**DOCUMENT TEXT**
● ● ● ● ● ● ●

Writers are often asked where they get their ideas, but no one ever asks anthology editors where they get theirs.

In my October 16, 2018, SleuthSayers post “The Obstacle Ahead is a Mirror,” I alluded to a project conceived at Bouchercon in St. Petersburg, Florida, that had me excited about writing again. Season One of that project—a novella anthology series named Guns + Tacos—premieres in July, with an episode appearing each month through December and a second season already scheduled for July–December 2020.

The story of how Trey R. Barker and I conceived of Guns + Tacos, and how it evolved from a joke to an anthology series, begins back in February 2017. That’s when I pitched The Eyes of Texas, an anthology of private eye stories set in Texas that will release in fall 2019 (near the same time as the Dallas Bouchercon) to Eric Campbell at Down & Out Books. (More about that anthology closer to the release date.)

Trey, a Texas native now living in Illinois, submitted a story, which I accepted, and in the process of working on that anthology, we swapped several emails. I don’t think we’d ever crossed paths before, but we seemed to know several of the same people. So, we—Trey and his wife Kathy, me and my wife Temple—made plans to meet for lunch at the 2018 Bouchercon in St. Petersburg.

● ● ● ● ● ● ●

**DATA SUPPLIED**
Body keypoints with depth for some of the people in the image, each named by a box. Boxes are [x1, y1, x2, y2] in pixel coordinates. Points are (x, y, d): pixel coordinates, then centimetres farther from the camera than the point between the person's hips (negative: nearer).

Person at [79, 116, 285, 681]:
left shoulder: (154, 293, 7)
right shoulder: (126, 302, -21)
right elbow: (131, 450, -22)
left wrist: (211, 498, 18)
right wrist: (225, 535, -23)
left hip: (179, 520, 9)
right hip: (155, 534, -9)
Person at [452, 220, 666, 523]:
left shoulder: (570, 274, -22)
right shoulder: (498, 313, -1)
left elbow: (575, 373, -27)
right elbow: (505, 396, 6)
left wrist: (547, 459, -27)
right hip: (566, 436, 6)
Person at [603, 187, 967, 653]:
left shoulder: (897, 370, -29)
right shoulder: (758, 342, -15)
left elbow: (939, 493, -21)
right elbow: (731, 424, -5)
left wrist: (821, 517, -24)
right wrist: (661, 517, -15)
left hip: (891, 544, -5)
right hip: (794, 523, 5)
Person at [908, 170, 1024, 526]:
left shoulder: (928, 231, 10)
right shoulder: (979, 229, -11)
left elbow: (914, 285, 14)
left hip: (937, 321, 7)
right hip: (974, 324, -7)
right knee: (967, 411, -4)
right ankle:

● ● ● ● ● ● ●

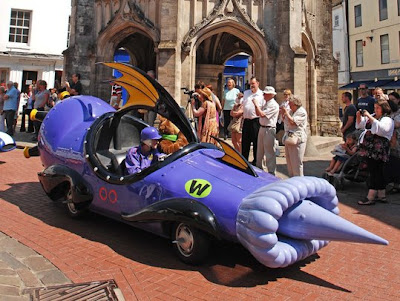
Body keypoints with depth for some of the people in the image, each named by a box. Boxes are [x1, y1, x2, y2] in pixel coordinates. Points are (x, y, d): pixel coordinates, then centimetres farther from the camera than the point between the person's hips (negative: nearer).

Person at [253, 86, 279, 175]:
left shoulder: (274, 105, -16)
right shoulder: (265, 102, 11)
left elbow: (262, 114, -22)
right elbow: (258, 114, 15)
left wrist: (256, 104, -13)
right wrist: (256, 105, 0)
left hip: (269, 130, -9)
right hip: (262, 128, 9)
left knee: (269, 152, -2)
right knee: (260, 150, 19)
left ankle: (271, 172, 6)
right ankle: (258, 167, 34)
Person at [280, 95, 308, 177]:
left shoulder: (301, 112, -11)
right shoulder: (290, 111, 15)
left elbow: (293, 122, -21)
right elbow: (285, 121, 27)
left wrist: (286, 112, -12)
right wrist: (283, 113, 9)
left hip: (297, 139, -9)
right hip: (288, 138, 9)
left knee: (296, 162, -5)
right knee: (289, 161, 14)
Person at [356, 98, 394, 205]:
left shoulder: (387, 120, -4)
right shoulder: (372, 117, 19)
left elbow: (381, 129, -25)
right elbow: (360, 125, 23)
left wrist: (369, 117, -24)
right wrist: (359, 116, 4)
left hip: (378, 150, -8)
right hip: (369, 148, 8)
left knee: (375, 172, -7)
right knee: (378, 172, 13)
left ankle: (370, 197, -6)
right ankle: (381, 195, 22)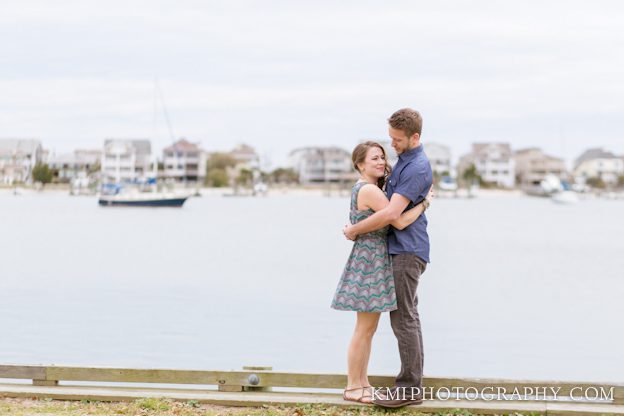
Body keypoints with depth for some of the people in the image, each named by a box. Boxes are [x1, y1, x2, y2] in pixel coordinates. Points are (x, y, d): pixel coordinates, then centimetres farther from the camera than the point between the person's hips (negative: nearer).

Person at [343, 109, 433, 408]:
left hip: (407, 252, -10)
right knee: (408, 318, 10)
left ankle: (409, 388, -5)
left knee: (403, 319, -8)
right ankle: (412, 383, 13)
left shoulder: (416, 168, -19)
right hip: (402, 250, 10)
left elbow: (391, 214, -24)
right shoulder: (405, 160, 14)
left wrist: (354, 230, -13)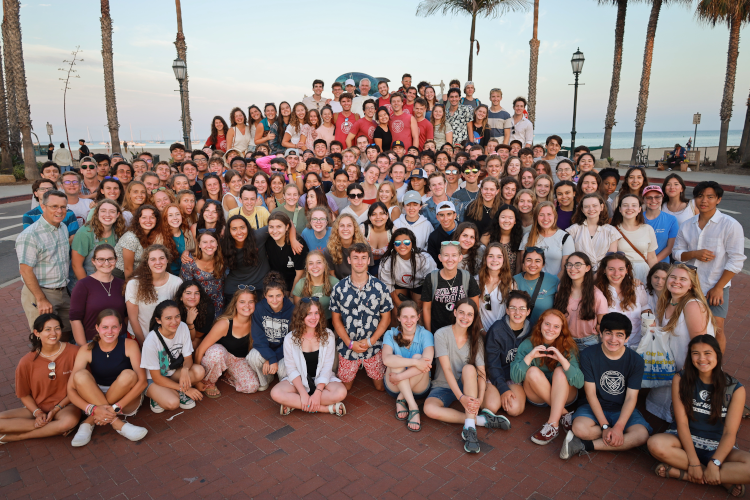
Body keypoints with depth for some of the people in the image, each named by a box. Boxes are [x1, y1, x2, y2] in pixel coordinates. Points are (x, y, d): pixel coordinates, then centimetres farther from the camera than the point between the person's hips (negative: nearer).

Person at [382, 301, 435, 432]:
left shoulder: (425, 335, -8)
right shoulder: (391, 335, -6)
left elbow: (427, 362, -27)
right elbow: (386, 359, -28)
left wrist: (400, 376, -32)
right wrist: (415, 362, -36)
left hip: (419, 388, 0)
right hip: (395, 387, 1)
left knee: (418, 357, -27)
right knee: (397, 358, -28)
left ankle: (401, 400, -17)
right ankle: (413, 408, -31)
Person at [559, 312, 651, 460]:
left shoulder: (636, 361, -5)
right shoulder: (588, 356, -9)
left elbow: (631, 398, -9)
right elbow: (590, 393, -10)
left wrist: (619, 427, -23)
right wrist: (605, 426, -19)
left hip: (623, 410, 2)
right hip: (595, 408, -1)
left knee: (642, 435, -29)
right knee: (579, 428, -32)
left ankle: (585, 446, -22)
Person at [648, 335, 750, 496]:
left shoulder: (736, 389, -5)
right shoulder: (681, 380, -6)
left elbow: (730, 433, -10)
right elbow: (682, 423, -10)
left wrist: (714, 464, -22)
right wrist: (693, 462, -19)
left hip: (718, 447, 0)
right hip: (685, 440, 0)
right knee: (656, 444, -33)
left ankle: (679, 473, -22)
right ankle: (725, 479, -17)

● ● ● ● ● ● ●

**ACTIVITY**
Continue the account of how the Guns + Tacos anthology series came about, starting after its last sentence.

**RESULT OF THIS EXERCISE**
Here, of course, is where the story gets hazy, and I suspect each of us remembers things differently. But what I remember is this: Among the many things we discussed during lunch were guns and tacos, and at some point Trey said they were his two favorite things. A little later—I think it was after lunch as we were returning to the main part of the Vinoy—the subject came up again and Temple suggested that guns and tacos sounded like a good premise for an anthology. Off and on during the next several hours, Trey and I batted the idea around.

That evening, we found ourselves on the Vinoy’s veranda, hanging out with a revolving group of editors and writers affiliated with Down & Out Books, and we pitched the idea to Eric. Several of the people present made comments and suggestions, but the most significant contribution to the conversation came from Frank Zafiro when he described what he was doing with A Grifter’s Song, a novella anthology series he created for D&O.

A novella anthology series is much like a Netflix series, with a new episode (a novella) released each month over the course of a six-month season. A Grifter’s Song was already set for a January 2019 debut, was committed to a two-season arc, and Eric was looking for a series that could run the last six months of 2019. He asked if Trey and I could turn our anthology idea into a novella anthology series.

Trey and I met several times during the balance of the convention, and we made notes and a list of writers we wanted to approach. By the time we left for home, we had a good handle on the project.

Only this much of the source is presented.